Copy out all the lines of the data precisely, omitting any pictures.

DATASET CONTENT START

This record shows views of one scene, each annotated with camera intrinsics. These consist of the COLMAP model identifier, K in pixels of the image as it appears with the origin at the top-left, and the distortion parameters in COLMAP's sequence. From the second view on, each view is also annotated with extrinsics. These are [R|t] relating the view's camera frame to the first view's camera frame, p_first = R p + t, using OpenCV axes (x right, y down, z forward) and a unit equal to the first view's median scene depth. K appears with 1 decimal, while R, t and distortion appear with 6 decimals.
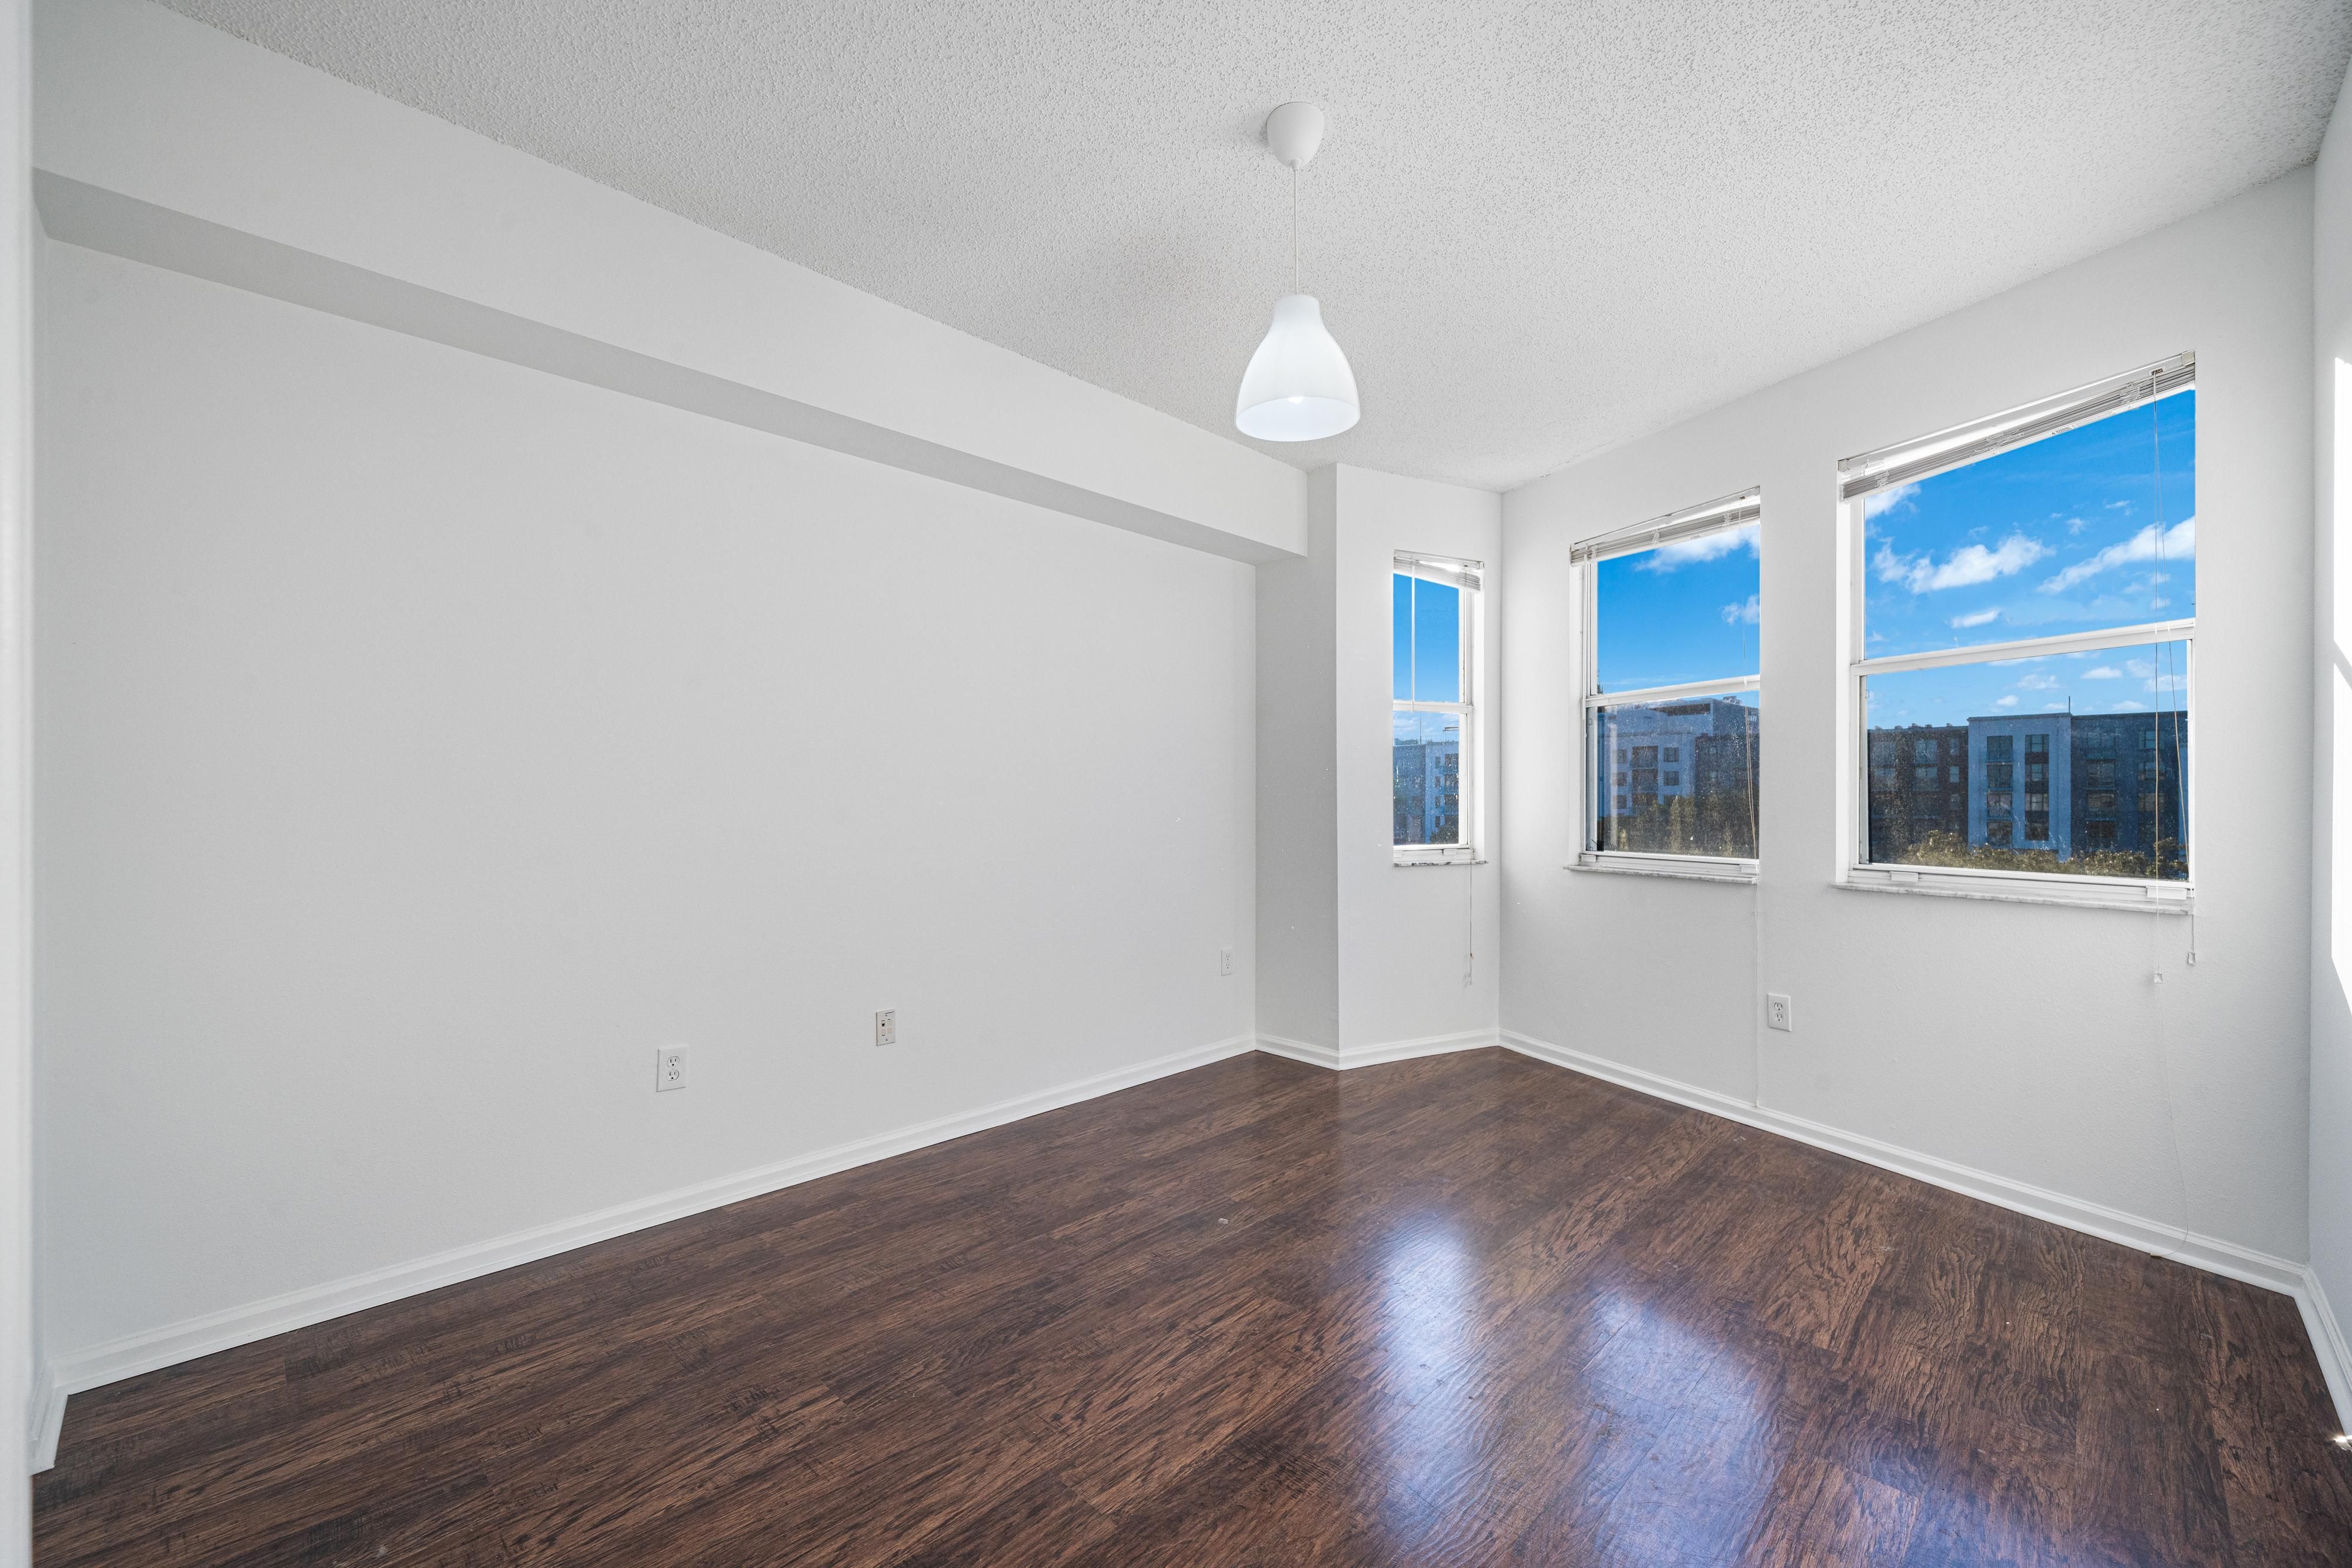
lens RADIAL K [[936.8, 0, 1228.4], [0, 936.8, 798.5], [0, 0, 1]] dist [-0.001959, -0.000275]
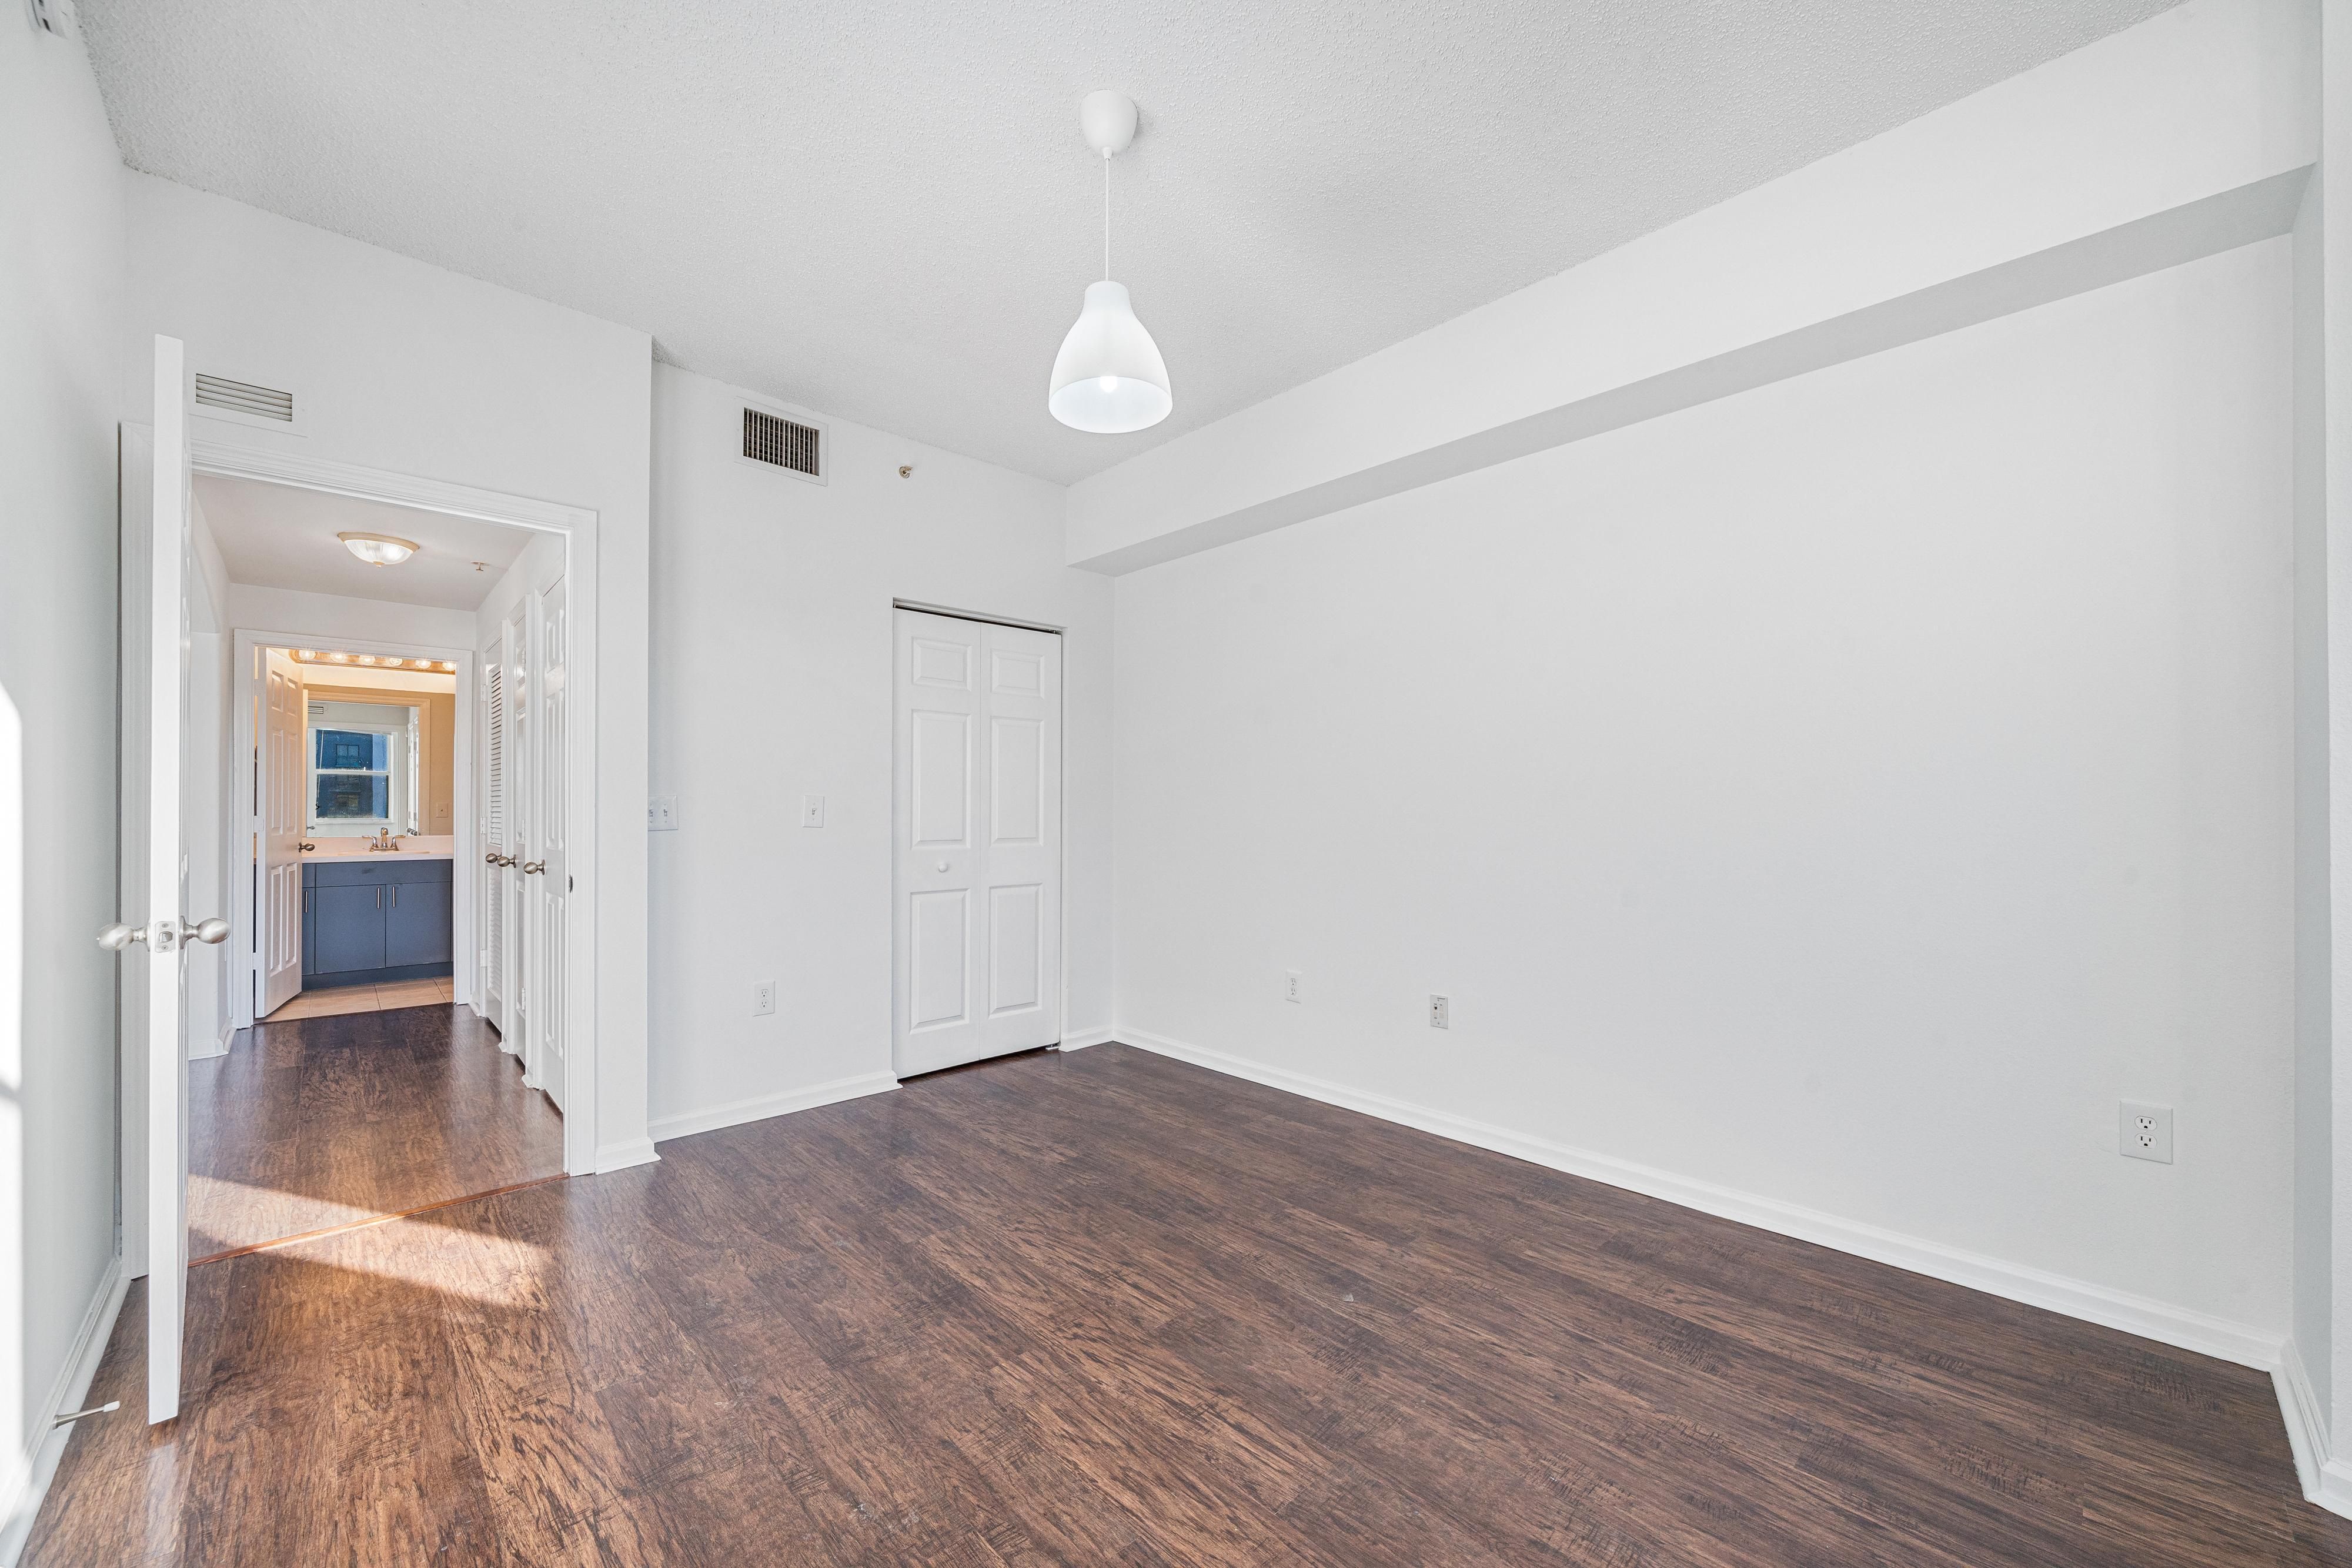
lens RADIAL K [[900.5, 0, 1176.0], [0, 900.5, 784.0], [0, 0, 1]] dist [-0.001117, -0.000103]
pose [[-0.057740, -0.029927, -0.997883, 0.849663], [0.005876, 0.999523, -0.030316, 0.006630], [0.998314, -0.007614, -0.057536, 0.906418]]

DATASET CONTENT END

ANSWER TO THIS TASK:
This record shows views of one scene, each annotated with camera intrinsics. These consist of the COLMAP model identifier, K in pixels of the image as it appears with the origin at the top-left, and the distortion parameters in COLMAP's sequence. From the second view on, each view is also annotated with extrinsics. These are [R|t] relating the view's camera frame to the first view's camera frame, p_first = R p + t, using OpenCV axes (x right, y down, z forward) and a unit equal to the first view's median scene depth. K appears with 1 decimal, while R, t and distortion appear with 6 decimals.
lens RADIAL K [[936.8, 0, 1228.4], [0, 936.8, 798.5], [0, 0, 1]] dist [-0.001959, -0.000275]
lens RADIAL K [[900.5, 0, 1176.0], [0, 900.5, 784.0], [0, 0, 1]] dist [-0.001117, -0.000103]
pose [[-0.057740, -0.029927, -0.997883, 0.849663], [0.005876, 0.999523, -0.030316, 0.006630], [0.998314, -0.007614, -0.057536, 0.906418]]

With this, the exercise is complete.